Data:
• • • • • • •

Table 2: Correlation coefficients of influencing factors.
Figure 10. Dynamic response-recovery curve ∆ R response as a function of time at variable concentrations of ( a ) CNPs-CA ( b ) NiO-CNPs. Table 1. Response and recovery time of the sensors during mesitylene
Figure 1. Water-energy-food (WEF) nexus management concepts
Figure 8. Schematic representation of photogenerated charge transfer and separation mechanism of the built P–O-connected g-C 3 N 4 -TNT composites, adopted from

• • • • • • •

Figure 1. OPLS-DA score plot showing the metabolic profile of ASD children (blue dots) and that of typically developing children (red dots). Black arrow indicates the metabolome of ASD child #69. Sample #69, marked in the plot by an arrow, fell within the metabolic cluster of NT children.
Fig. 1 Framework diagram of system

• • • • • • •

Instructions for the task:
Check each line of the listing above for the string "Figure", then report only how many lines have it.

Written response:
4